To-do item — Please render the rows below as a JSON list of strings, with one string per line and blank lines skipped. Leave out the pictures.

Dataset rows:
%%

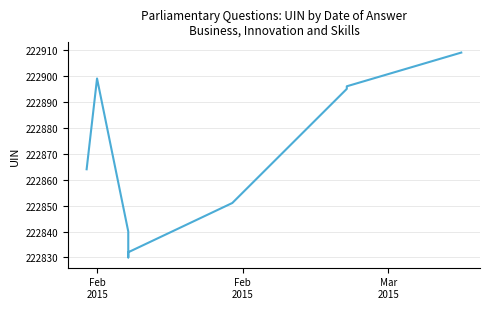

What is the greatest value displayed?

222909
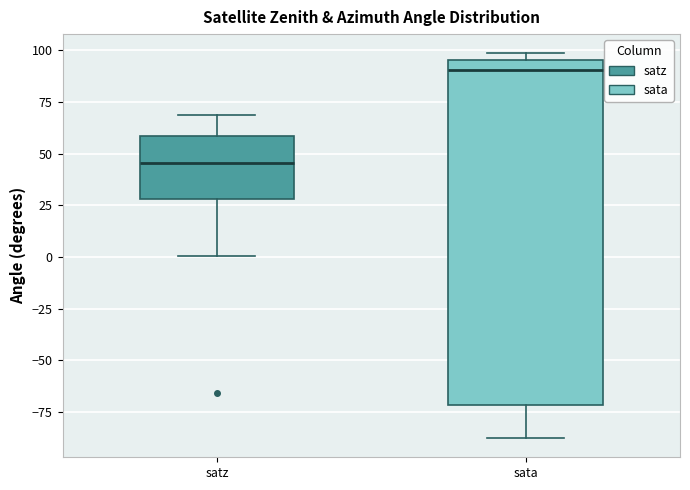

Where does the lower whisker of the box for satz end on the y-axis? The values are not printed on the chart, so give them approximately, as read against the axis.

0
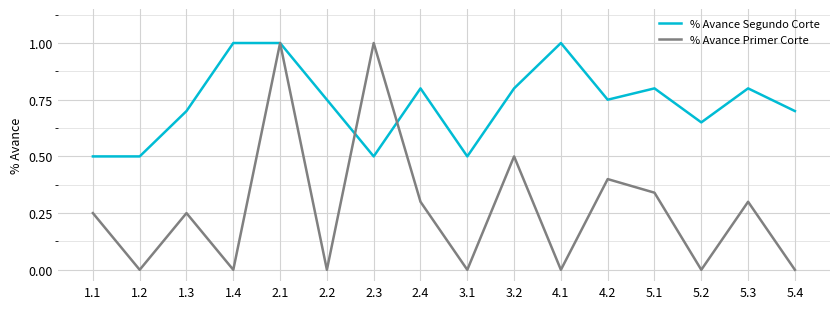

The value of % Avance Primer Corte at 2.4 is 0.3. True or false?

True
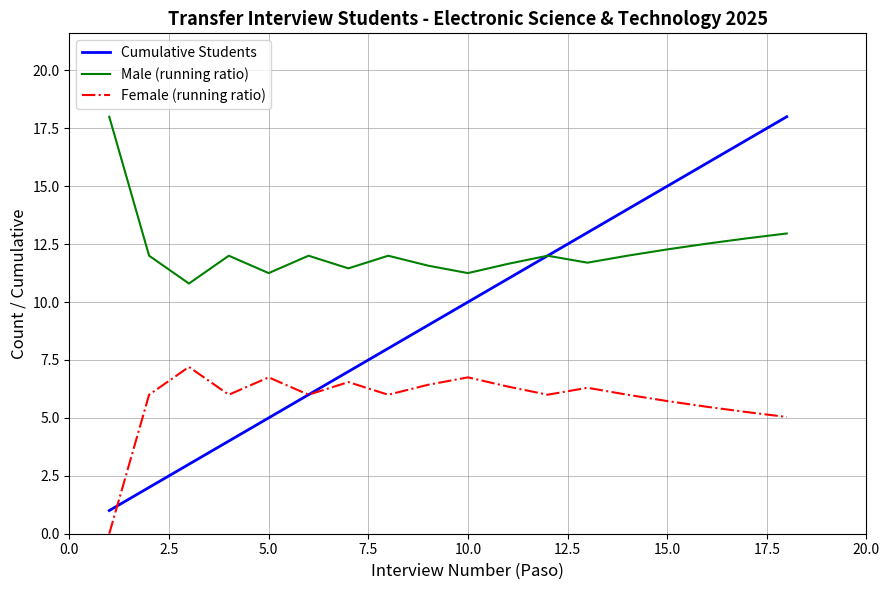

Which series has the largest total across all categories?

Male (running ratio)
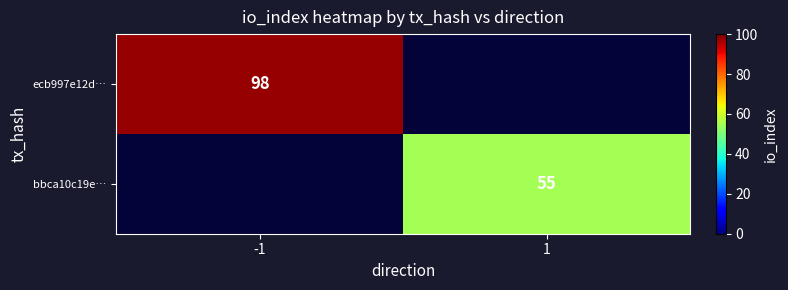

Which has a higher value, 1 or -1?

-1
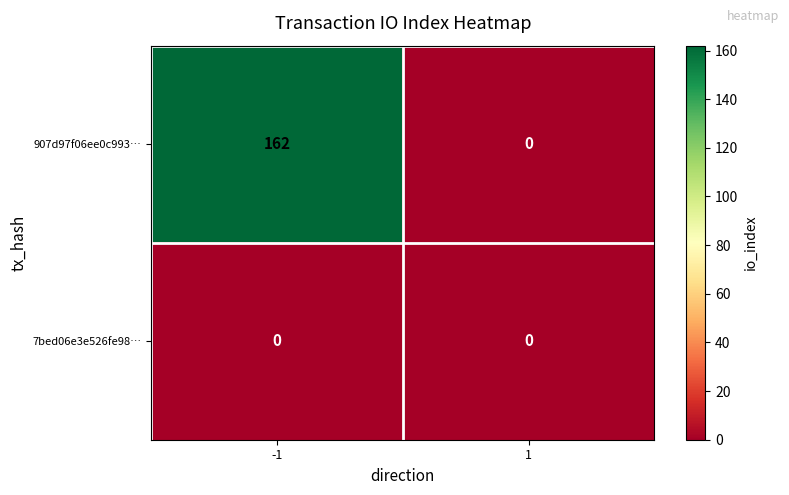

What is the total value across all series at -1?

162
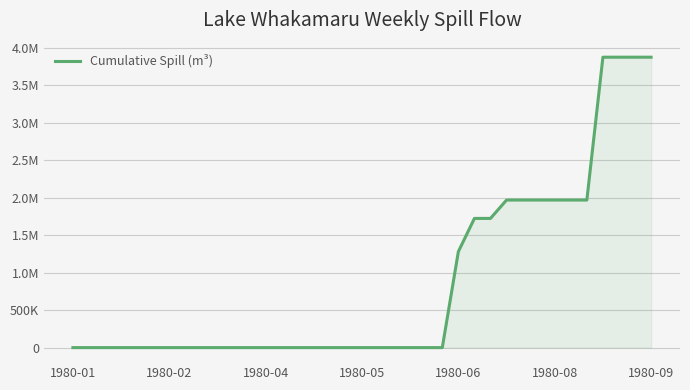

What is the difference between the maximum and minimum values?

3874347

%%

Completed exercise —
[
  "What is the greatest value displayed?",
  "222909",
  "Where does the lower whisker of the box for satz end on the y-axis? The values are not printed on the chart, so give them approximately, as read against the axis.",
  "0",
  "The value of % Avance Primer Corte at 2.4 is 0.3. True or false?",
  "True",
  "Which series has the largest total across all categories?",
  "Male (running ratio)",
  "Which has a higher value, 1 or -1?",
  "-1",
  "What is the total value across all series at -1?",
  "162",
  "What is the difference between the maximum and minimum values?",
  "3874347"
]